Werkwoordspelling pv-tt-vt

Werkwoordspelling pv-tt-vt

Introductie

Werkwoordkwelling!

Op de weg naar je ideale baan krijg je veel te maken met schrijven. We schrijven een sollicitatiebrief als we werk zoeken, maken offertes voor klanten en we sturen klanten e-mails en andere berichten.

Om een bepaalde mate van professionaliteit uit te stralen, is het heel belangrijk dat je in correct Nederlands schrijft. Eén van de lastigste onderdelen hiervan is WERKWOORDSPELLING.

Hier gaan we mee aan de slag!

 

Doel van de opdrachten:

1. je leert wat een werkwoord is

2. je leert het verschil tussen de stam en de ik-vorm

3. je leert een werkwoord in de tegenwoordige tijd te zetten

4. je leert een werkwoord in verleden tijd te zetten

5. je leert een werkwoord als voltooid deelwoord te schrijven

6. je leert tegenwoordige, verleden tijd en voltooid deelwoord door elkaar te gebruiken

7. je kan werkwoordspelling toepassen in een schrijfopdracht

Aan het werk

Hier gaan we dan:

De opdrachten zijn verdeeld over 5 onderdelen.

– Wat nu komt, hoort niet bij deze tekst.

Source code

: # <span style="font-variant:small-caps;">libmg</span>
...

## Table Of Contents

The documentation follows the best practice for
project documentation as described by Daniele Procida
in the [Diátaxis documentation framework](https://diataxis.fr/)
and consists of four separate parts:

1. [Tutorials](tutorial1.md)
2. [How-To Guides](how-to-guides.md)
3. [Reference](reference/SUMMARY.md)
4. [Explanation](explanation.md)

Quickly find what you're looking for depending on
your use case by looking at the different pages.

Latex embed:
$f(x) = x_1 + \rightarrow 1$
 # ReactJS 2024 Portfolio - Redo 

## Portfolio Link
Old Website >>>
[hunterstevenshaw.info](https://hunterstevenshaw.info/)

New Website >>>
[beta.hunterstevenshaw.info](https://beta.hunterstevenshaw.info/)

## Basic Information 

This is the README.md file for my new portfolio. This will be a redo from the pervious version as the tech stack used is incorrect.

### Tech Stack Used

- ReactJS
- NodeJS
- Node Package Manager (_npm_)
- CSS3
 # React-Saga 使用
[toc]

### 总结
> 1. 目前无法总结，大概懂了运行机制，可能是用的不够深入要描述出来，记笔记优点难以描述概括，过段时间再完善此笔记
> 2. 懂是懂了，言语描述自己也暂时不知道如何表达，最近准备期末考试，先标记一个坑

Ieder onderdeel bevat een korte instructie. Na de instructie maak je de opdrachten. Heb je fouten in de opdracht, dan kan je de uitleg nog een keer volgen en de extra opdracht maken. Heb je geen fouten, mag je de extra opdracht natuurlijk ook maken.

Aan het einde van ieder onderdeel volgt er een tussenevaluatie. Aan de hand van de evaluatie kan je zien of je de stof beheerst.

Aan het einde van alle onderdelen volgt een eindtoets waarin alle onderdelen door elkaar getoetst worden en maak je een schrijfopdracht waarin je werkwoordspelling toepast.

We hebben 3 lesuren de tijd voor werkwoordspelling. Red je dit niet, dan moet je er thuis aan verder werken.

 

Onderdeel 1

Werkwoorden zijn woorden die aangeven wat we doen. Het makkelijkst te onthouden kenmerk van een werkwoord is dat het van tijd kan veranderen.

voorbeelden:

Tegenwoordige tijd (tt)                            Verleden tijd (vt)

lopen                                                       liepen

gaan                                                        gingen

 

Was deze uitleg nog niet duidelijk, kijk dan het volgende filmpje:

Wat is een werkwoord

opdracht 1

Onderdeel 2

Je weet nu dus wat werkwoorden zijn.

Om een werkwoord te vervoegen moet je het verschil weten tussen de stam en ik-vorm.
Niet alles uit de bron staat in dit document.